Desertification, exacerbated by climate change, represents the greatest environmental challenge of our times and governments must overhaul policy approaches to the issue or face mass migrations of people driven from degraded homelands within a single generation, warns a new analysis from the United Nations University.
In the analysis for presentation June 28 at UN Headquarters, New York, UNU experts say the loss of soil productivity and the degradation of life-support services provided by nature pose imminent threats to international stability. They outline a multi-point prescription for policy reform at every level of government.
It is imperative that effective policies and sustainable agricultural practices be put in place to reverse the decline of drylands, says Prof. Hans van Ginkel, UN Under Secretary-General and Rector of UNU.

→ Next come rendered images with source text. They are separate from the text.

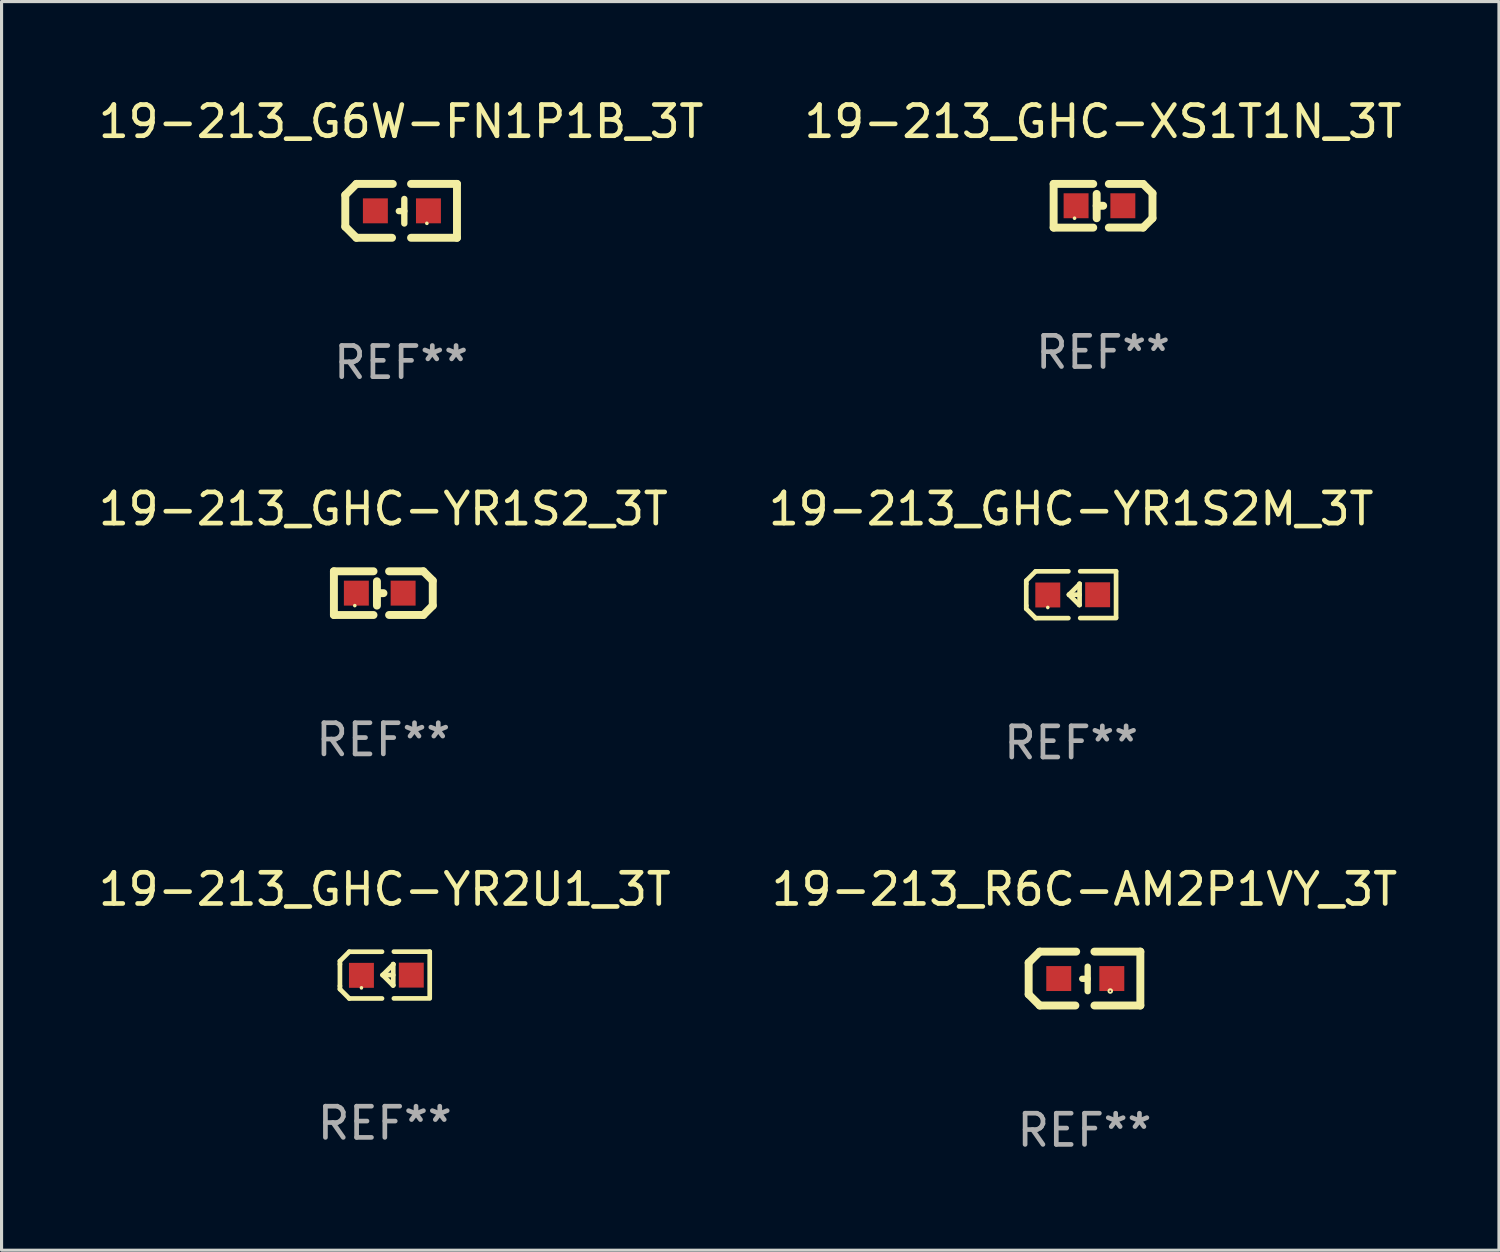
<source format=kicad_pcb>
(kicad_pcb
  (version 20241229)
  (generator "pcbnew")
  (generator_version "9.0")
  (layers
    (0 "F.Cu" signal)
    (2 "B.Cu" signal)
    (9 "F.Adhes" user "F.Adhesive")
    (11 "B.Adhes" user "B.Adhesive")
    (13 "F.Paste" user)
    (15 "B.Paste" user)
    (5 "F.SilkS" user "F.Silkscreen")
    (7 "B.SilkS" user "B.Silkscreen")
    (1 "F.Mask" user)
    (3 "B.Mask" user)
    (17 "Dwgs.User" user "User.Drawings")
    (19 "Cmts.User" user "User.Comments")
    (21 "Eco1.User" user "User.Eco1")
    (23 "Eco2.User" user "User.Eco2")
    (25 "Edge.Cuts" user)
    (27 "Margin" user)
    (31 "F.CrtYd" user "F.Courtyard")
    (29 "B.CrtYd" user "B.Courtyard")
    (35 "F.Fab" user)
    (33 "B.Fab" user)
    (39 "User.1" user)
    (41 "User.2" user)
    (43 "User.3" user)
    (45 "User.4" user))
  (footprint "19-213_GHC-YR2U1_3T"
    (layer "F.Cu")
    (at 9.292 28.222)
    (property "Reference" "19-213_GHC-YR2U1_3T" (at 0 -2.751 0) (layer "F.SilkS") (effects (font (size 1 1) (thickness 0.15))))
    (attr through_hole)
    (fp_line (start -1.44 -0.449) (end -1.14 -0.749) (stroke (width 0.15) (type solid)) (layer "F.SilkS"))
    (fp_line (start -1.44 -0.349) (end -1.44 -0.449) (stroke (width 0.15) (type solid)) (layer "F.SilkS"))
    (fp_line (start -1.44 -0.349) (end -1.44 0.351) (stroke (width 0.15) (type solid)) (layer "F.SilkS"))
    (fp_line (start -1.44 0.351) (end -1.44 0.451) (stroke (width 0.15) (type solid)) (layer "F.SilkS"))
    (fp_line (start -1.44 0.451) (end -1.14 0.751) (stroke (width 0.15) (type solid)) (layer "F.SilkS"))
    (fp_line (start -0.09 -0.749) (end -1.14 -0.749) (stroke (width 0.15) (type solid)) (layer "F.SilkS"))
    (fp_line (start -0.09 0.751) (end -1.14 0.751) (stroke (width 0.15) (type solid)) (layer "F.SilkS"))
    (fp_line (start 0.26 0.329) (end -0.07 -0.001) (stroke (width 0.15) (type solid)) (layer "F.SilkS"))
    (fp_line (start 0.27 -0.351) (end 0.27 -0.341) (stroke (width 0.15) (type solid)) (layer "F.SilkS"))
    (fp_line (start 0.27 -0.351) (end 0.27 0.329) (stroke (width 0.15) (type solid)) (layer "F.SilkS"))
    (fp_line (start 0.27 -0.341) (end -0.07 -0.001) (stroke (width 0.15) (type solid)) (layer "F.SilkS"))
    (fp_line (start 0.27 -0.001) (end -0.07 -0.001) (stroke (width 0.15) (type solid)) (layer "F.SilkS"))
    (fp_line (start 0.27 0.329) (end 0.26 0.329) (stroke (width 0.15) (type solid)) (layer "F.SilkS"))
    (fp_line (start 0.29 -0.751) (end 1.44 -0.751) (stroke (width 0.15) (type solid)) (layer "F.SilkS"))
    (fp_line (start 0.29 0.749) (end 1.44 0.749) (stroke (width 0.15) (type solid)) (layer "F.SilkS"))
    (fp_line (start 1.44 -0.751) (end 1.44 0.729) (stroke (width 0.15) (type solid)) (layer "F.SilkS"))
    (fp_circle (center -0.75 0.409) (end -0.72 0.409) (stroke (width 0.06) (type solid)) (fill no) (layer "F.SilkS"))
    (fp_text user "REF**" (at 0 4.751 0) (layer "F.Fab") (effects (font (size 1 1) (thickness 0.15))))
    (pad "1" smd rect (at -0.75 0.009 90) (size 0.8 0.8) (layers "F.Cu" "F.Mask" "F.Paste"))
    (pad "2" smd rect (at 0.849 0.002 90) (size 0.8 0.8) (layers "F.Cu" "F.Mask" "F.Paste")))
  (footprint "19-213_R6C-AM2P1VY_3T"
    (layer "F.Cu")
    (at 31.732 28.334)
    (property "Reference" "19-213_R6C-AM2P1VY_3T" (at 0 -2.864 0) (layer "F.SilkS") (effects (font (size 1 1) (thickness 0.15))))
    (attr through_hole)
    (fp_line (start -1.791 -0.508) (end -1.435 -0.864) (stroke (width 0.254) (type solid)) (layer "F.SilkS"))
    (fp_line (start -1.791 0.508) (end -1.791 -0.508) (stroke (width 0.254) (type solid)) (layer "F.SilkS"))
    (fp_line (start -1.435 0.864) (end -1.791 0.508) (stroke (width 0.254) (type solid)) (layer "F.SilkS"))
    (fp_line (start -0.292 0.864) (end -1.435 0.864) (stroke (width 0.254) (type solid)) (layer "F.SilkS"))
    (fp_line (start -0.267 -0.864) (end -1.435 -0.864) (stroke (width 0.254) (type solid)) (layer "F.SilkS"))
    (fp_line (start 0.102 0.008) (end -0.074 0.008) (stroke (width 0.203) (type solid)) (layer "F.SilkS"))
    (fp_line (start 0.102 0.406) (end 0.102 -0.381) (stroke (width 0.203) (type solid)) (layer "F.SilkS"))
    (fp_line (start 1.791 -0.864) (end 0.318 -0.864) (stroke (width 0.254) (type solid)) (layer "F.SilkS"))
    (fp_line (start 1.791 0.864) (end 0.318 0.864) (stroke (width 0.254) (type solid)) (layer "F.SilkS"))
    (fp_line (start 1.791 0.864) (end 1.791 -0.864) (stroke (width 0.254) (type solid)) (layer "F.SilkS"))
    (fp_circle (center 0.826 0.4) (end 0.855 0.4) (stroke (width 0.06) (type solid)) (fill no) (layer "F.SilkS"))
    (fp_text user "REF**" (at 0 4.864 0) (layer "F.Fab") (effects (font (size 1 1) (thickness 0.15))))
    (pad "1" smd rect (at 0.876 0 90) (size 0.8 0.8) (layers "F.Cu" "F.Mask" "F.Paste"))
    (pad "2" smd rect (at -0.826 0 90) (size 0.8 0.8) (layers "F.Cu" "F.Mask" "F.Paste")))
  (footprint "19-213_G6W-FN1P1B_3T"
    (layer "F.Cu")
    (at 9.815 3.712)
    (property "Reference" "19-213_G6W-FN1P1B_3T" (at 0 -2.864 0) (layer "F.SilkS") (effects (font (size 1 1) (thickness 0.15))))
    (attr through_hole)
    (fp_line (start -1.791 -0.508) (end -1.435 -0.864) (stroke (width 0.254) (type solid)) (layer "F.SilkS"))
    (fp_line (start -1.791 0.508) (end -1.791 -0.508) (stroke (width 0.254) (type solid)) (layer "F.SilkS"))
    (fp_line (start -1.435 0.864) (end -1.791 0.508) (stroke (width 0.254) (type solid)) (layer "F.SilkS"))
    (fp_line (start -0.292 0.864) (end -1.435 0.864) (stroke (width 0.254) (type solid)) (layer "F.SilkS"))
    (fp_line (start -0.267 -0.864) (end -1.435 -0.864) (stroke (width 0.254) (type solid)) (layer "F.SilkS"))
    (fp_line (start 0.102 0.008) (end -0.074 0.008) (stroke (width 0.203) (type solid)) (layer "F.SilkS"))
    (fp_line (start 0.102 0.406) (end 0.102 -0.381) (stroke (width 0.203) (type solid)) (layer "F.SilkS"))
    (fp_line (start 1.791 -0.864) (end 0.318 -0.864) (stroke (width 0.254) (type solid)) (layer "F.SilkS"))
    (fp_line (start 1.791 0.864) (end 0.318 0.864) (stroke (width 0.254) (type solid)) (layer "F.SilkS"))
    (fp_line (start 1.791 0.864) (end 1.791 -0.864) (stroke (width 0.254) (type solid)) (layer "F.SilkS"))
    (fp_circle (center 0.825 0.4) (end 0.855 0.4) (stroke (width 0.06) (type solid)) (fill no) (layer "F.SilkS"))
    (fp_text user "REF**" (at 0 4.864 0) (layer "F.Fab") (effects (font (size 1 1) (thickness 0.15))))
    (pad "1" smd rect (at 0.876 0 90) (size 0.8 0.8) (layers "F.Cu" "F.Mask" "F.Paste"))
    (pad "2" smd rect (at -0.826 0 90) (size 0.8 0.8) (layers "F.Cu" "F.Mask" "F.Paste")))
  (footprint "19-213_GHC-XS1T1N_3T"
    (layer "F.Cu")
    (at 32.327 3.549)
    (property "Reference" "19-213_GHC-XS1T1N_3T" (at 0 -2.701 0) (layer "F.SilkS") (effects (font (size 1 1) (thickness 0.15))))
    (attr through_hole)
    (fp_line (start -1.585 -0.701) (end -0.315 -0.701) (stroke (width 0.254) (type solid)) (layer "F.SilkS"))
    (fp_line (start -1.585 0.701) (end -1.585 -0.701) (stroke (width 0.254) (type solid)) (layer "F.SilkS"))
    (fp_line (start -0.315 0.701) (end -1.585 0.701) (stroke (width 0.254) (type solid)) (layer "F.SilkS"))
    (fp_line (start -0.205 0.002) (end 0.004 0.000127) (stroke (width 0.254) (type solid)) (layer "F.SilkS"))
    (fp_line (start -0.205 0.4) (end -0.205 -0.38) (stroke (width 0.254) (type solid)) (layer "F.SilkS"))
    (fp_line (start 0.185 0.7) (end 1.285 0.7) (stroke (width 0.254) (type solid)) (layer "F.SilkS"))
    (fp_line (start 1.285 -0.7) (end 0.185 -0.7) (stroke (width 0.254) (type solid)) (layer "F.SilkS"))
    (fp_line (start 1.285 0.7) (end 1.585 0.4) (stroke (width 0.254) (type solid)) (layer "F.SilkS"))
    (fp_line (start 1.585 -0.4) (end 1.285 -0.7) (stroke (width 0.254) (type solid)) (layer "F.SilkS"))
    (fp_line (start 1.585 0.4) (end 1.585 -0.4) (stroke (width 0.254) (type solid)) (layer "F.SilkS"))
    (fp_circle (center -0.915 0.4) (end -0.885 0.4) (stroke (width 0.06) (type solid)) (fill no) (layer "F.SilkS"))
    (fp_text user "REF**" (at 0 4.701 0) (layer "F.Fab") (effects (font (size 1 1) (thickness 0.15))))
    (pad "1" smd rect (at -0.865 0 180) (size 0.8 0.8) (layers "F.Cu" "F.Mask" "F.Paste"))
    (pad "2" smd rect (at 0.635 0 180) (size 0.8 0.8) (layers "F.Cu" "F.Mask" "F.Paste")))
  (footprint "19-213_GHC-YR1S2_3T"
    (layer "F.Cu")
    (at 9.244 15.973)
    (property "Reference" "19-213_GHC-YR1S2_3T" (at 0 -2.701 0) (layer "F.SilkS") (effects (font (size 1 1) (thickness 0.15))))
    (attr through_hole)
    (fp_line (start -1.585 -0.701) (end -0.315 -0.701) (stroke (width 0.254) (type solid)) (layer "F.SilkS"))
    (fp_line (start -1.585 0.701) (end -1.585 -0.701) (stroke (width 0.254) (type solid)) (layer "F.SilkS"))
    (fp_line (start -0.315 0.701) (end -1.585 0.701) (stroke (width 0.254) (type solid)) (layer "F.SilkS"))
    (fp_line (start -0.205 0.002) (end 0.004 0.000127) (stroke (width 0.254) (type solid)) (layer "F.SilkS"))
    (fp_line (start -0.205 0.4) (end -0.205 -0.38) (stroke (width 0.254) (type solid)) (layer "F.SilkS"))
    (fp_line (start 0.185 0.7) (end 1.285 0.7) (stroke (width 0.254) (type solid)) (layer "F.SilkS"))
    (fp_line (start 1.285 -0.7) (end 0.185 -0.7) (stroke (width 0.254) (type solid)) (layer "F.SilkS"))
    (fp_line (start 1.285 0.7) (end 1.585 0.4) (stroke (width 0.254) (type solid)) (layer "F.SilkS"))
    (fp_line (start 1.585 -0.4) (end 1.285 -0.7) (stroke (width 0.254) (type solid)) (layer "F.SilkS"))
    (fp_line (start 1.585 0.4) (end 1.585 -0.4) (stroke (width 0.254) (type solid)) (layer "F.SilkS"))
    (fp_circle (center -0.915 0.4) (end -0.885 0.4) (stroke (width 0.06) (type solid)) (fill no) (layer "F.SilkS"))
    (fp_text user "REF**" (at 0 4.701 0) (layer "F.Fab") (effects (font (size 1 1) (thickness 0.15))))
    (pad "1" smd rect (at -0.865 0 180) (size 0.8 0.8) (layers "F.Cu" "F.Mask" "F.Paste"))
    (pad "2" smd rect (at 0.635 0 180) (size 0.8 0.8) (layers "F.Cu" "F.Mask" "F.Paste")))
  (footprint "19-213_GHC-YR1S2M_3T"
    (layer "F.Cu")
    (at 31.304 16.023)
    (property "Reference" "19-213_GHC-YR1S2M_3T" (at 0 -2.751 0) (layer "F.SilkS") (effects (font (size 1 1) (thickness 0.15))))
    (attr through_hole)
    (fp_line (start -1.44 -0.449) (end -1.14 -0.749) (stroke (width 0.15) (type solid)) (layer "F.SilkS"))
    (fp_line (start -1.44 -0.349) (end -1.44 -0.449) (stroke (width 0.15) (type solid)) (layer "F.SilkS"))
    (fp_line (start -1.44 -0.349) (end -1.44 0.351) (stroke (width 0.15) (type solid)) (layer "F.SilkS"))
    (fp_line (start -1.44 0.351) (end -1.44 0.451) (stroke (width 0.15) (type solid)) (layer "F.SilkS"))
    (fp_line (start -1.44 0.451) (end -1.14 0.751) (stroke (width 0.15) (type solid)) (layer "F.SilkS"))
    (fp_line (start -0.09 -0.749) (end -1.14 -0.749) (stroke (width 0.15) (type solid)) (layer "F.SilkS"))
    (fp_line (start -0.09 0.751) (end -1.14 0.751) (stroke (width 0.15) (type solid)) (layer "F.SilkS"))
    (fp_line (start 0.26 0.329) (end -0.07 -0.001) (stroke (width 0.15) (type solid)) (layer "F.SilkS"))
    (fp_line (start 0.27 -0.351) (end 0.27 -0.341) (stroke (width 0.15) (type solid)) (layer "F.SilkS"))
    (fp_line (start 0.27 -0.351) (end 0.27 0.329) (stroke (width 0.15) (type solid)) (layer "F.SilkS"))
    (fp_line (start 0.27 -0.341) (end -0.07 -0.001) (stroke (width 0.15) (type solid)) (layer "F.SilkS"))
    (fp_line (start 0.27 -0.001) (end -0.07 -0.001) (stroke (width 0.15) (type solid)) (layer "F.SilkS"))
    (fp_line (start 0.27 0.329) (end 0.26 0.329) (stroke (width 0.15) (type solid)) (layer "F.SilkS"))
    (fp_line (start 0.29 -0.751) (end 1.44 -0.751) (stroke (width 0.15) (type solid)) (layer "F.SilkS"))
    (fp_line (start 0.29 0.749) (end 1.44 0.749) (stroke (width 0.15) (type solid)) (layer "F.SilkS"))
    (fp_line (start 1.44 -0.751) (end 1.44 0.729) (stroke (width 0.15) (type solid)) (layer "F.SilkS"))
    (fp_circle (center -0.75 0.409) (end -0.72 0.409) (stroke (width 0.06) (type solid)) (fill no) (layer "F.SilkS"))
    (fp_text user "REF**" (at 0 4.751 0) (layer "F.Fab") (effects (font (size 1 1) (thickness 0.15))))
    (pad "1" smd rect (at -0.75 0.009 90) (size 0.8 0.8) (layers "F.Cu" "F.Mask" "F.Paste"))
    (pad "2" smd rect (at 0.849 0.002 90) (size 0.8 0.8) (layers "F.Cu" "F.Mask" "F.Paste")))
  (gr_rect
    (start -3 -3)
    (end 45.024 37.046)
    (stroke (width 0.1) (type default))
    (fill no)
    (layer "Edge.Cuts")))
</source>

Land use policy reform is urgently needed to halt overgrazing, over-exploitation, trampling and unsustainable irrigation practices, as are policies to create livelihood alternatives for dryland populations, he says.

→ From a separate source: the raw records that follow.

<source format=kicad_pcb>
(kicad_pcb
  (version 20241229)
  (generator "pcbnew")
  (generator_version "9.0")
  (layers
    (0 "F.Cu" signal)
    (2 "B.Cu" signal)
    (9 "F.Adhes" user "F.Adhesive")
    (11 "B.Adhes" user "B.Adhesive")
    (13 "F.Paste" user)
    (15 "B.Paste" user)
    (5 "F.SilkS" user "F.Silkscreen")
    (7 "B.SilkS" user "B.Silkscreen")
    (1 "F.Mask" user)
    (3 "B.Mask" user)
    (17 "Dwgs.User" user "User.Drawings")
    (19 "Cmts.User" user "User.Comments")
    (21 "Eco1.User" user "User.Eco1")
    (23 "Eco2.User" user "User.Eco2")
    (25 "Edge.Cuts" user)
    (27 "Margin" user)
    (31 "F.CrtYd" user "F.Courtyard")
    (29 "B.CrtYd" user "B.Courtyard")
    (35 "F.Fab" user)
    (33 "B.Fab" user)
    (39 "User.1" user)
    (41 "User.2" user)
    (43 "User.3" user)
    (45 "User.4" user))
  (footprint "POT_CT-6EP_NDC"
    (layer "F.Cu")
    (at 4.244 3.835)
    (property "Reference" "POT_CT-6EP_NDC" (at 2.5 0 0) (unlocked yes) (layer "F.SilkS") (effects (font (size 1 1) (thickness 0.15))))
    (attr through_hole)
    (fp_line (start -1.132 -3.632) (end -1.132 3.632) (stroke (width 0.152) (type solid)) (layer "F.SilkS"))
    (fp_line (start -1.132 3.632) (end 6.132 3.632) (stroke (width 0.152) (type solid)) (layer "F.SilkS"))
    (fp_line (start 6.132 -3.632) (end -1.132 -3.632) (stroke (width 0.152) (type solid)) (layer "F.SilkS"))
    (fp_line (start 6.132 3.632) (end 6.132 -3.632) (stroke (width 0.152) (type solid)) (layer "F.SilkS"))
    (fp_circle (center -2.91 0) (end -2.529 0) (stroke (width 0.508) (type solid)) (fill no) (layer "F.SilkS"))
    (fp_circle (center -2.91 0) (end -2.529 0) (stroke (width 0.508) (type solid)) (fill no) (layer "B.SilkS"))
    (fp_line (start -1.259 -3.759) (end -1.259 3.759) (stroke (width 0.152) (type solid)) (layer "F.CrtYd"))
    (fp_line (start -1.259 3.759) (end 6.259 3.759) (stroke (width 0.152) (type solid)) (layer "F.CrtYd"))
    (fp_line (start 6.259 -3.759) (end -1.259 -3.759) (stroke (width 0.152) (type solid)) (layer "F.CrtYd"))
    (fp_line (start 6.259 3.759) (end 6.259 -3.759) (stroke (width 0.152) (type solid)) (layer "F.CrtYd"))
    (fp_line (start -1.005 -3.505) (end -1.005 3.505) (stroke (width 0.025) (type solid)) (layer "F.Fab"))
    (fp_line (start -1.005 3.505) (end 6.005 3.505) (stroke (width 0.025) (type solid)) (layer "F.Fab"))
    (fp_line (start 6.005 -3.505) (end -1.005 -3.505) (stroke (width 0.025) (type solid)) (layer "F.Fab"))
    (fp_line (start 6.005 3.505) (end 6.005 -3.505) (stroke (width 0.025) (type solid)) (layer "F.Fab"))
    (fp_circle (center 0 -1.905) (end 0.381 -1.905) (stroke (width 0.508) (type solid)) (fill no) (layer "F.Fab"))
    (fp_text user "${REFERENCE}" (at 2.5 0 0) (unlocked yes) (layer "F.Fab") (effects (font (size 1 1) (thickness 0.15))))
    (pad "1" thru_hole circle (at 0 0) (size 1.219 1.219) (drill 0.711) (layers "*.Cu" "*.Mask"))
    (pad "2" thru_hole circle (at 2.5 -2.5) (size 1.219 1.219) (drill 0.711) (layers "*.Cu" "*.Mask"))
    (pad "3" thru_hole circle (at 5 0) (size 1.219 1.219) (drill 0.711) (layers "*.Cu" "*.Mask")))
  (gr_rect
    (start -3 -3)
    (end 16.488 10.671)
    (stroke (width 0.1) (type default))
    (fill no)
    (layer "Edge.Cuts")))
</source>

Based on input of 200 experts from 25 countries convened in Algiers late last year, the analysis urges governments to adopt a broader, overarching view and a more coordinated, integrated and interlinked approach to dealing with desertification, climate change, poverty reduction and other public concerns.
It highlights dozens of problems and inconsistencies in policy-making today at every level, saying decisions are often taken in isolated sectoral silos, the end results of which, on balance, can be counterproductive.
Some forces of globalization, while striving to reduce economic inequality and eliminate poverty are contributing to worsening desertification. Perverse agricultural subsidies are one such example, says Prof. van Ginkel.
One-third of all people on Earth about 2 billion in number are potential victims of desertifications creeping effect.